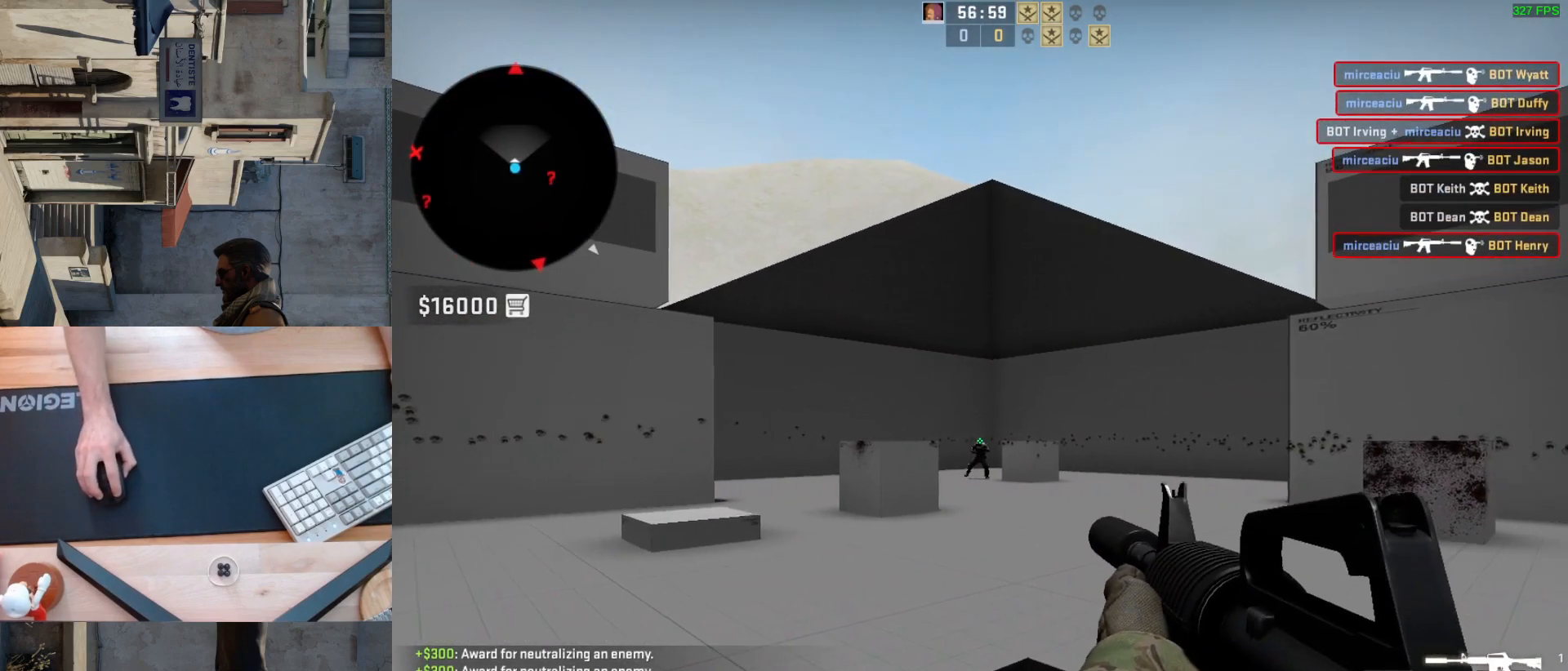
{"keys": [], "mouse": [], "events": [[100, "mouse_left", "down"], [217, "mouse_left", "up"]]}
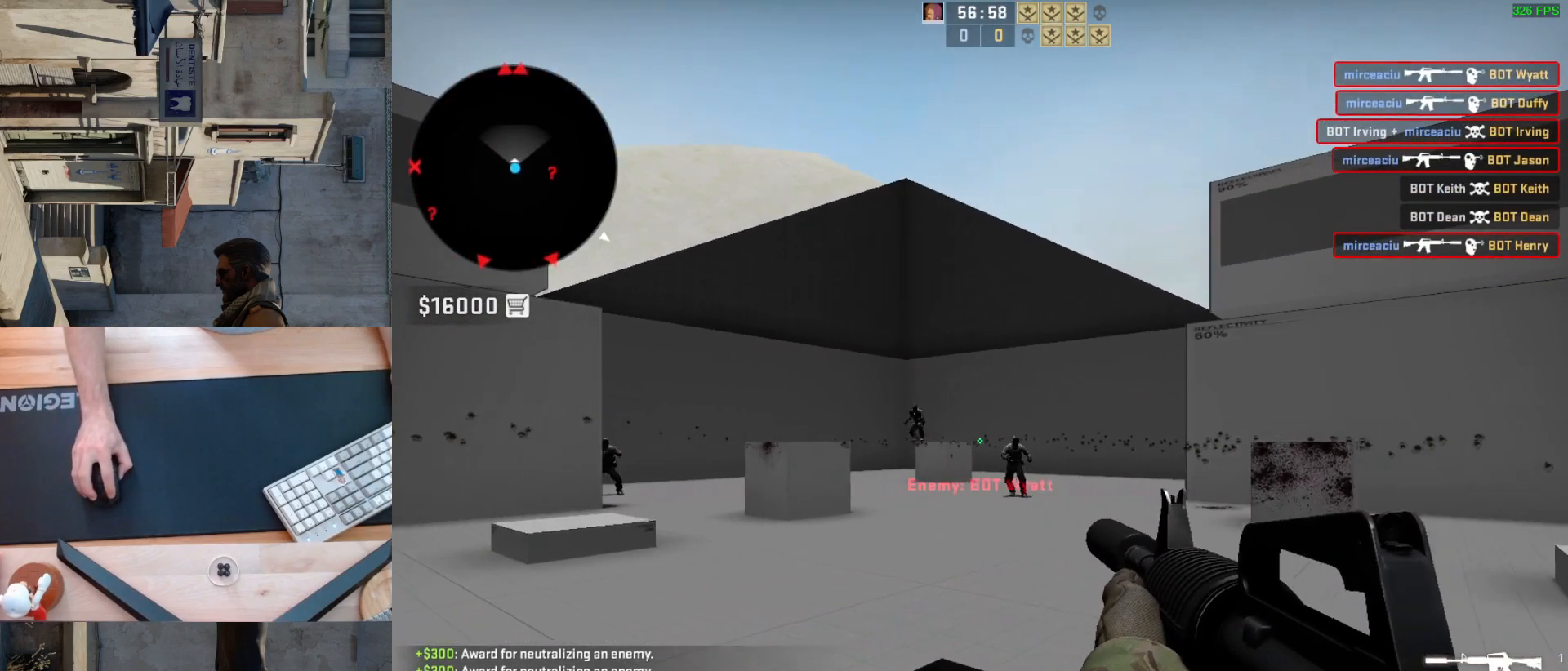
{"keys": [], "mouse": [], "events": [[183, "mouse_left", "down"], [367, "mouse_left", "up"]]}
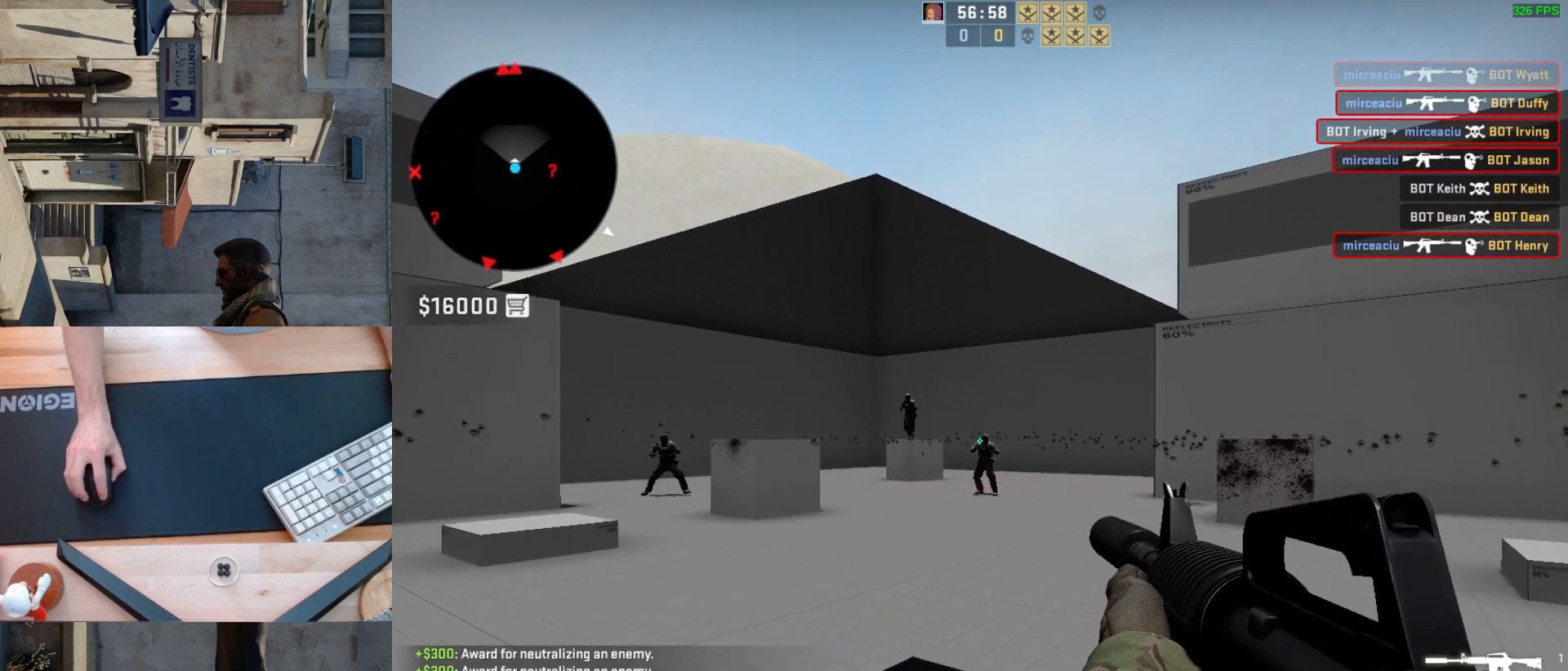
{"keys": [], "mouse": [], "events": [[133, "mouse_left", "down"], [300, "mouse_left", "up"]]}
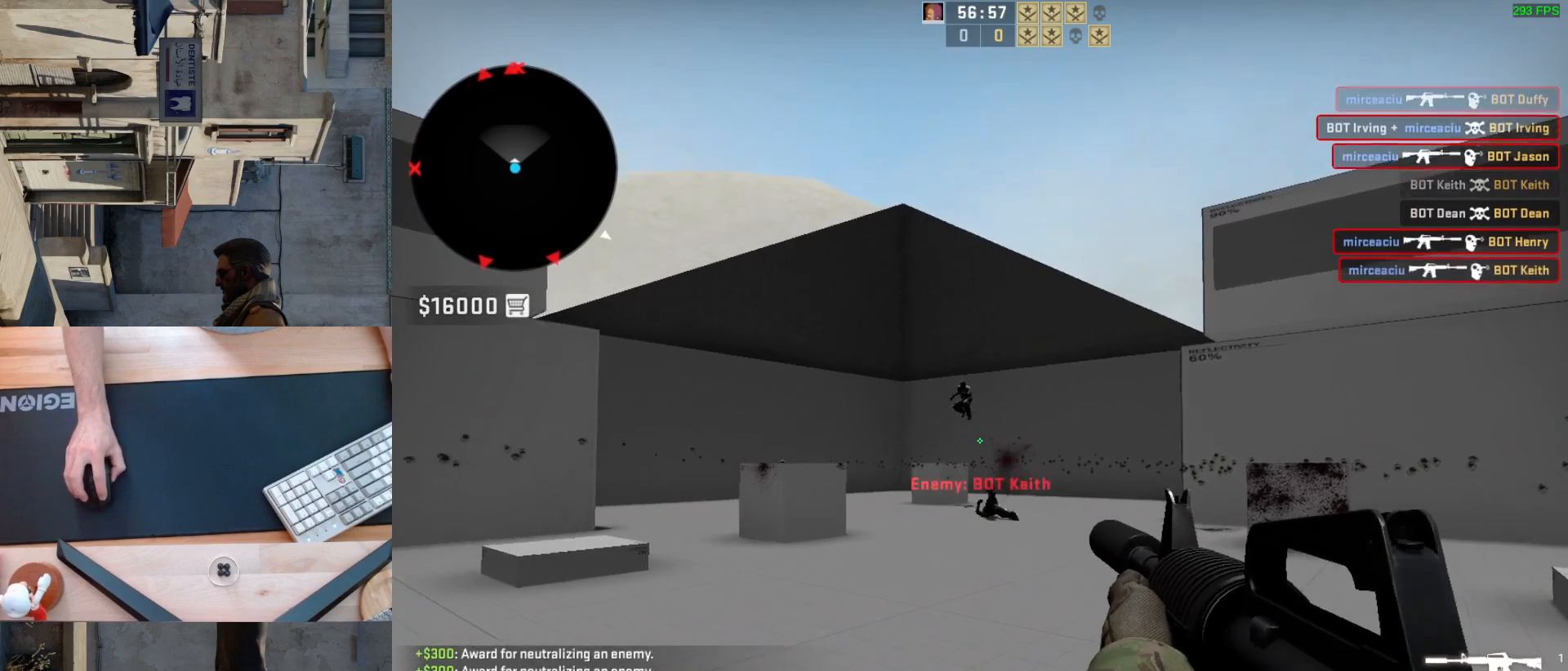
{"keys": [], "mouse": [], "events": [[133, "mouse_left", "down"], [433, "mouse_left", "up"]]}
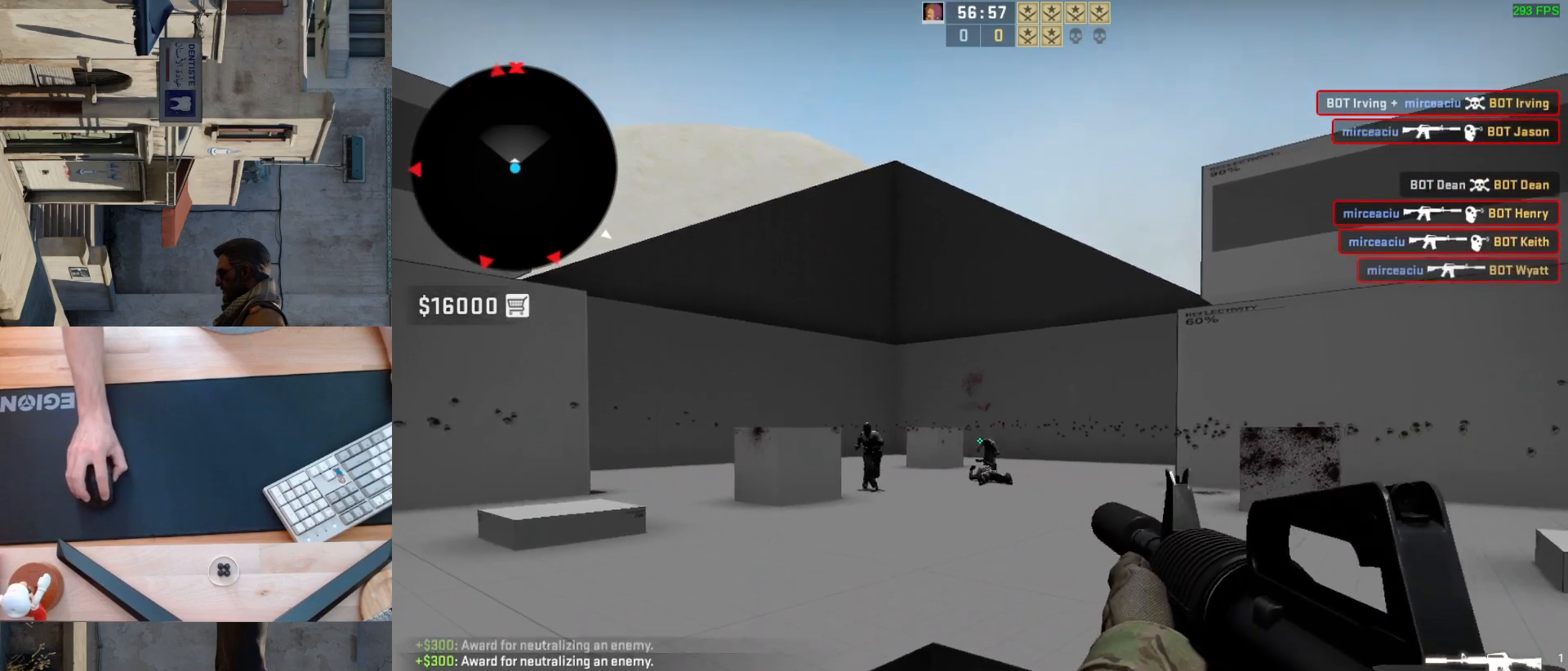
{"keys": [], "mouse": [], "events": [[317, "mouse_left", "down"], [417, "mouse_left", "up"]]}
--*--
### Exercise brief
Without carrying over any picture, write out the entries above once more, exactly.

### Exercise answer
{"keys": [], "mouse": [], "events": [[100, "mouse_left", "down"], [217, "mouse_left", "up"]]}
{"keys": [], "mouse": [], "events": [[183, "mouse_left", "down"], [367, "mouse_left", "up"]]}
{"keys": [], "mouse": [], "events": [[133, "mouse_left", "down"], [300, "mouse_left", "up"]]}
{"keys": [], "mouse": [], "events": [[133, "mouse_left", "down"], [433, "mouse_left", "up"]]}
{"keys": [], "mouse": [], "events": [[317, "mouse_left", "down"], [417, "mouse_left", "up"]]}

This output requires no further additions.